▶ [EXTRAIT PRÉSENTÉ]:
^^^^^^^^^^^^^^^^

Présentation du travail de recherche d’Alexandra Magaloff : Les migrants climatiques et l’élévation du niveau de la mer, une meilleure protection par le droit international des droits humains
Les enjeux que posent les changements climatiques représentent l’un des plus grands défis de notre temps, en particulier pour plusieurs États insulaires qui font face à d’importantes dégradations environnementales. En 2020, 12,1 millions de personnes ont été déplacées au sein de l’Asie-Pacifique, région du monde la plus sujette aux risques naturels. Les changements climatiques augmentent les risques de catastrophe comme les inondations, les sécheresses, les tempêtes et l’élévation du niveau de la mer, ce qui engendre des déplacements importants de population. Le Groupe d'experts intergouvernemental sur l'évolution du climat (GIEC) a par ailleurs affirmé que les effets des changements climatiques persisteront pendant de nombreux siècles, et ce même si les émissions de gaz à effet de serre venaient à diminuer.
Cette note de blogue offre une synthèse du travail de recherche (essai) effectué par Alexandra Magaloff dans le cadre de sa maîtrise à la faculté de droit de l’Université Laval, sous la direction de Julia Grignon. Cet essai se concentre sur les migrants dans les États insulaires d’Asie-Pacifique, premiers confrontés à la montée des eaux induite par les changements climatiques.
À l’heure actuelle, il n’existe aucun régime de protection spécifique en droit international pour ces migrants climatiques[1] qui doivent chercher refuge au sein d’États tiers. Cette recherche vise à démontrer que les domaines du droit international actuellement en mesure d’offrir une protection à ces migrants climatiques, notamment le droit international des réfugiés, restent insuffisants. Des pistes de solutions sont explorées afin de développer un régime de protection plus complet pour ces migrants climatiques, notamment en droits humains ainsi qu’en droit relatif aux changements climatiques.
Tout d’abord, cet essai analyse les nouvelles constatations du Comité des droits de l’homme des Nations Unies (le Comité) qui sont venues éclairer le débat juridique en janvier 2020 et dans lesquelles le Comité offre une interprétation du droit à la vie inédite en se réappropriant la notion de non-refoulement. Selon le Comité, les personnes fuyant les effets des changements climatiques ne devraient pas être renvoyées dans leur pays d’origine si leurs droits humains s’en trouvaient menacés.
Cette récente interprétation amène à se poser la question suivante : dans quelle mesure les outils juridiques des différentes branches du droit international destinées à la protection des personnes (droit international des droits humains, droit international des réfugiés, droit relatif aux changements climatiques…) peuvent-ils contribuer à offrir une protection aux migrants climatiques qui font face à la montée des eaux sur leur territoire ?
Pour répondre à cette interrogation, il convient de répondre à deux sous-questions que nous exposons ci-après.
1-Quelles sont les mesures déjà mises en place actuellement et à quels obstacles font-elles face ?
La première section de cet essai s’intéresse au contexte actuel qui conduit à des violations des droits des migrants climatiques en Asie-Pacifique. Pour répondre à cette première sous-question, nous posons l’hypothèse suivante : les protections offertes par le droit international des réfugiés sont insuffisantes et présentent de nombreux inconvénients.

^^^^^^^^^^^^^^^^

▶ [DONNÉES FOURNIES]:
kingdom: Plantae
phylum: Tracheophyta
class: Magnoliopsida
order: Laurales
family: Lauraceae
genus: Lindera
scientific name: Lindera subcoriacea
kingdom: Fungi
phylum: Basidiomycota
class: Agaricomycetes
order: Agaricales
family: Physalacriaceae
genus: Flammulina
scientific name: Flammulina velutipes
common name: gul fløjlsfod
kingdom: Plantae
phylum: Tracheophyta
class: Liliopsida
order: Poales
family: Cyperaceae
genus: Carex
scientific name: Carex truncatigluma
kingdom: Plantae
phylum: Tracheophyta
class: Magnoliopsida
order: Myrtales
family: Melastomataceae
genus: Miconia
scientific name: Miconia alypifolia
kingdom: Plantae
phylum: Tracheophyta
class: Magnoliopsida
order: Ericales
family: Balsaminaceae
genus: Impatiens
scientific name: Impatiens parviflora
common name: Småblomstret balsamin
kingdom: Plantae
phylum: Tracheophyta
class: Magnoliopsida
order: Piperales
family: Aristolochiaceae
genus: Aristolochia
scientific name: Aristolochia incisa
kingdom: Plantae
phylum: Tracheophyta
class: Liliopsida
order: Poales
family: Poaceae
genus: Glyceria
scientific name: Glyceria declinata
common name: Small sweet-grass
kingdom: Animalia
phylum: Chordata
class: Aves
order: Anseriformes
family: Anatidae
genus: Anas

^^^^^^^^^^^^^^^^

▶ [VOS CONSIGNES]:
[1] Comment rendriez-vous en anglais cette phrase de l'extrait sur les migrants climatiques : « Selon le Comité, les personnes fuyant les effets des changements climatiques ne devraient pas être renvoyées dans leur pays d’origine si leurs droits humains s’en trouvaient menacés. » ?
[2] D'après l'extrait sur les migrants climatiques, répondez aux questions suivantes :
(a) Combien de personnes ont été déplacées au sein de l'Asie-Pacifique en 2020 ?
(b) Dans quelle faculté et quelle université l'essai a-t-il été effectué ?
(c) À quel mois et quelle année les nouvelles constatations du Comité des droits de l'homme des Nations Unies sont-elles venues éclairer le débat juridique ?
[3] Pouvez-vous réécrire sous forme de liste le paragraphe de l'extrait sur les migrants climatiques qui commence par « À l’heure actuelle, il n’existe aucun régime », en gardant ses faits principaux ?

▶ [CORRIGÉ]:
[1] According to the Committee, people fleeing the effects of climate change should not be sent back to their country of origin if their human rights would be threatened as a result.

[2]
(a) 12,1 millions de personnes.
(b) À la faculté de droit de l'Université Laval.
(c) En janvier 2020.

[3]
- Le droit international n'offre aucun régime de protection spécifique aux migrants climatiques qui doivent chercher refuge dans des États tiers.
- La recherche vise à démontrer que les domaines du droit international pouvant actuellement les protéger, notamment le droit international des réfugiés, restent insuffisants.
- Elle explore des pistes pour un régime de protection plus complet, notamment en droits humains et en droit relatif aux changements climatiques.